A reader writes:

Your reader points out that "Song of the South" and "Victory Through Air Power" are not included in the list of 50 animated features. As a lifelong animation fan, I thought I'd throw in my two cents.

Ostensibly, the reader writes, Disney did so because it is ashamed of the films for being un-PC. While this may certainly be true with respect to "Song of the South," I'd point out that "Victory Through Air Power" was released as part of a DVD set within the last decade, suggesting no major conspiracy to sweep it under the rug.

An easier explanation is this: neither film meets the parameters of the list, which I believe is defined as fictional narrative animated features. "Victory Through Air Power" is non-fiction, and this is likely the reason it was excluded. "Song of the South," like "Mary Poppins" and "Bedknobs and Broomsticks" is a hybrid of live action and animation. Note that neither "Poppins" nor "Bedknobs" is on the list either.
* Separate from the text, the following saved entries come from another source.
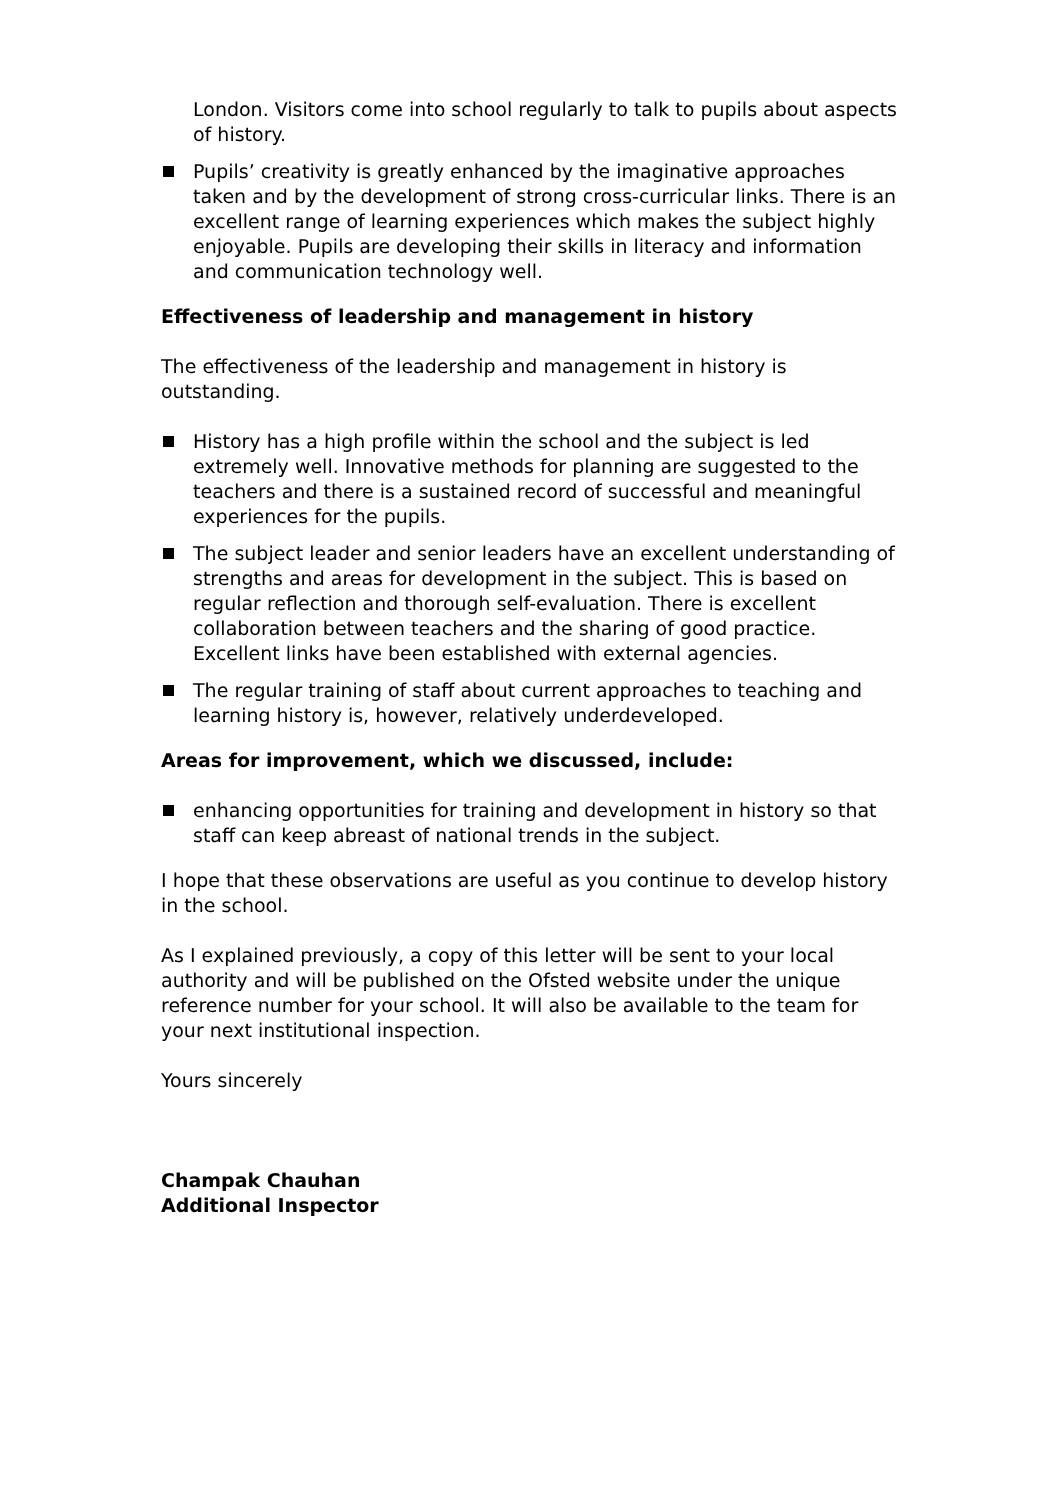London. Visitors come into school regularly to talk to pupils about aspects of history.
Pupils’ creativity is greatly enhanced by the imaginative approaches taken and by the development of strong cross-curricular links. There is an excellent range of learning experiences which makes the subject highly enjoyable. Pupils are developing their skills in literacy and information and communication technology well.
Effectiveness of leadership and management in history
The effectiveness of the leadership and management in history is outstanding.
History has a high profile within the school and the subject is led extremely well. Innovative methods for planning are suggested to the teachers and there is a sustained record of successful and meaningful experiences for the pupils.
The subject leader and senior leaders have an excellent understanding of strengths and areas for development in the subject. This is based on regular reflection and thorough self-evaluation. There is excellent collaboration between teachers and the sharing of good practice. Excellent links have been established with external agencies.
The regular training of staff about current approaches to teaching and learning history is, however, relatively underdeveloped.
Areas for improvement, which we discussed, include:
enhancing opportunities for training and development in history so that staff can keep abreast of national trends in the subject.
I hope that these observations are useful as you continue to develop history in the school.
As I explained previously, a copy of this letter will be sent to your local authority and will be published on the Ofsted website under the unique reference number for your school. It will also be available to the team for your next institutional inspection.
Yours sincerely
Champak Chauhan
Additional Inspector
I do think they should release "Song of the South" already. This tiptoeing around the film is just silly.

Another writes:

It is a great tragedy that the Uncle Remus stories are deemed racist and politically incorrect.  Yes, the plantation setting and the Uncle Remus character can make one cringe.  But the folklore itself, recorded by Joel Chandler Harris, is authentic to the slave stories that were told by blacks across the South.  Brer Rabbit is the symbol and exemplar of black survival throughout this brutal and dehumanizing period.  And I think if people read those books and listen to the stories that Uncle Remus is actually telling, they will be forever enriched by the astonishing storytelling power and creativity of American slaves.